まるで寝室のシーツみたいだった。いつもしわ一つなくベッドメイクされ、微かに柔軟剤の匂いがするあのシーツのようだ。ニコルはふらふらと海のほうへ近づいた。ああ、まだ今日は勉強していない。でも、特に今日やるべきものも思いつかないし、今日は疲れたから気持ちのいいベッドに倒れこんでもう寝てしまおう。
「早まらないで」
背後から突然声がしてニコルの身体はびくりと震えた。気づくと自分の足は、灰色の海へ飛び込むまであと一歩というところにあった。
「海面までそこそこ高さはあるけど死ねるほどじゃない。それにここは工業廃水で汚い。骨折と変な病気で苦しむことになるよ」
ニコルの目にはよく見えなかったが、襟のあるシャツを着て、すらりと長い脚はスラックスを履いていた。シルエットだけなら一見、華奢な男かと見間違うが、透き通るような玲瓏な声色で女性とわかる。
「ニコル・エバンス君で間違いないかな」
急に自分の名前を言われてニコルはたじろぐ。
「私は今朝の論文発表を見ていた。アーロン・ベイカーの発表が非常に気になったけれど、その後にあなたが出てきて、その研究は盗作だと言った」
最近の流行として、アカデミアの世界の、主に若い女性はスカートではなくパンツスタイルを好む。女性というだけで学問の内容に差別的な視線が加えられるようなことはもっと昔に無くなってきているが、視覚的な平等性や、単純に実験などをやりやすくする工夫からだろう。ニコルはこの女が学者か研究者か、とにかく学問のなんらかの領域に関わっていることを納得した。
「僕に何の用です?」
大学内部の人間ではなさそうだし、大学か警察が寄越した調査委員会か何かだろうか。
「本当にあなたがあの論文を書いたのかどうか聞きに来た。あなたが書いて、そして盗まれたの?」
「そうですよ。僕が心血を注いで一つ一つデータを取り、時間をかけて推論を組み立て、指を痛めながら論文を書きました。誰も信じてくれませんけどね。アーロンは身内の警察関係者に頼んでこの件をきれいさっぱりもみ消すでしょう」
「卒業単位が欲しかったからといったところ?」
「はい。自分の研究はしないくせに、人の物を盗る下準備は念入りでした」
アーロンがこの一件を計画した動機は卒業単位を確保するためであるから、ニコルをアーロンの論文を盗んだ犯罪者に仕立て上げるというような、必要以上に貶める行為はしてこないだろうと考えられる。そうすることでさらに調査が入り、自分の犯罪のボロが出る可能性があり、あのこずるい男はそのリスクをしっかりと認識しているはずである。大方、変な陰キャに論文を盗まれたが、広い心で許してやったという、自分をより輝かせるストーリーに仕立て上げるつもりだろうと予想できる。

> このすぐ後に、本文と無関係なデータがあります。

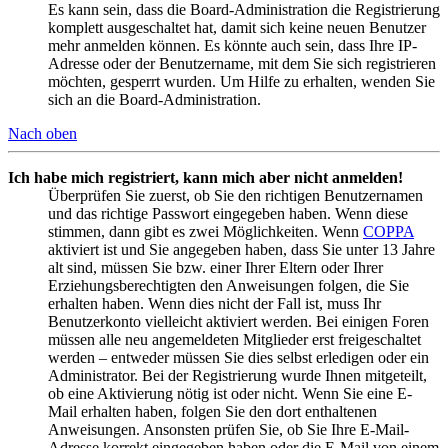
Es kann sein, dass die Board-Administration die Registrierung
komplett ausgeschaltet hat, damit sich keine neuen Benutzer
mehr anmelden können. Es könnte auch sein, dass Ihre IP-
Adresse oder der Benutzername, mit dem Sie sich registrieren
möchten, gesperrt wurden. Um Hilfe zu erhalten, wenden Sie
sich an die Board-Administration.
Nach oben
Ich habe mich registriert, kann mich aber nicht anmelden!
Überprüfen Sie zuerst, ob Sie den richtigen Benutzernamen
und das richtige Passwort eingegeben haben. Wenn diese
stimmen, dann gibt es zwei Möglichkeiten. Wenn
COPPA
aktiviert ist und Sie angegeben haben, dass Sie unter 13 Jahre
alt sind, müssen Sie bzw. einer Ihrer Eltern oder Ihrer
Erziehungsberechtigten den Anweisungen folgen, die Sie
erhalten haben. Wenn dies nicht der Fall ist, muss Ihr
Benutzerkonto vielleicht aktiviert werden. Bei einigen Foren
müssen alle neu angemeldeten Mitglieder erst freigeschaltet
werden – entweder müssen Sie dies selbst erledigen oder ein
Administrator. Bei der Registrierung wurde Ihnen mitgeteilt,
ob eine Aktivierung nötig ist oder nicht. Wenn Sie eine E-
Mail erhalten haben, folgen Sie den dort enthaltenen
Anweisungen. Ansonsten prüfen Sie, ob Sie Ihre E-Mail-
Adresse korrekt eingegeben haben oder die E-Mail von einem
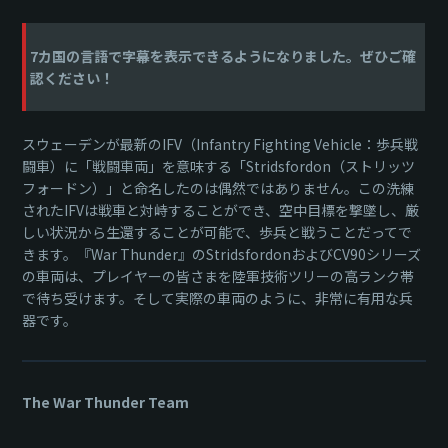
7カ国の言語で字幕を表示できるようになりました。ぜひご確
認ください！
スウェーデンが最新のIFV（Infantry Fighting Vehicle：歩兵戦
闘車）に「戦闘車両」を意味する「Stridsfordon（ストリッツ
フォードン）」と命名したのは偶然ではありません。この洗練
されたIFVは戦車と対峙することができ、空中目標を撃墜し、厳
しい状況から生還することが可能で、歩兵と戦うことだってで
きます。『War Thunder』のStridsfordonおよびCV90シリーズ
の車両は、プレイヤーの皆さまを陸軍技術ツリーの高ランク帯
で待ち受けます。そして実際の車両のように、非常に有用な兵
器です。
The War Thunder Team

「あなたが今傷だらけで雨に打たれているのは、アーロン・ベイカーの仕業? それとも今朝のステージでの大暴れのせい?」
女は一つ一つ確認するかのように聞いてくる。
「いいえ、母に家を追い出されたからです。僕のことはもう不要だ、と」
俯いて絞り出した言葉は、足元の灰で薄汚れた石畳に落ちた。実際言葉に出すと、急に「不要」という言葉が現実味を持って、重石のように体中を押しつぶすかのごとく覆いかぶさって来た。思い出すように寒さを自覚して、身体がぶるりと震える。
「なるほど」
女は指を顎に添わせる。
「じゃああなたは今、人魚とウミユリについての深い知識を持っているが、学問の世界で名誉はなく、おまけに親に勘当されて家も家族もないというわけだね」
女は簡潔な言葉でこれ以上ないほど効率的にニコルの心をえぐる。どうすることもできない事実の陳列が、今は一番辛かった。
女は下を向いたままのニコルに一歩近づいて、その視界に割り込ませるように手を差し出した。
「気に入った。あなたのような研究員を探していた。いっしょに来てくれない? 私はあなたが必要なんだ」
「必要……?」
ニコルは顔を上げる。女は長い黒髪を一つにまとめており、通り過ぎた灯台の光で一瞬、薄化粧が施された顔の中で目の奥が炎のように燃えるように赤く輝いたかのようだった。
「僕が、必要なんですか?」
ニコルはその手に縋りついた。冷え切ったニコルの手の中で、女の細い指はほんのりとぬくもりを持っていた。暗闇の中にぼうと浮かぶ白い手は、光り輝いているようにさえ見えた。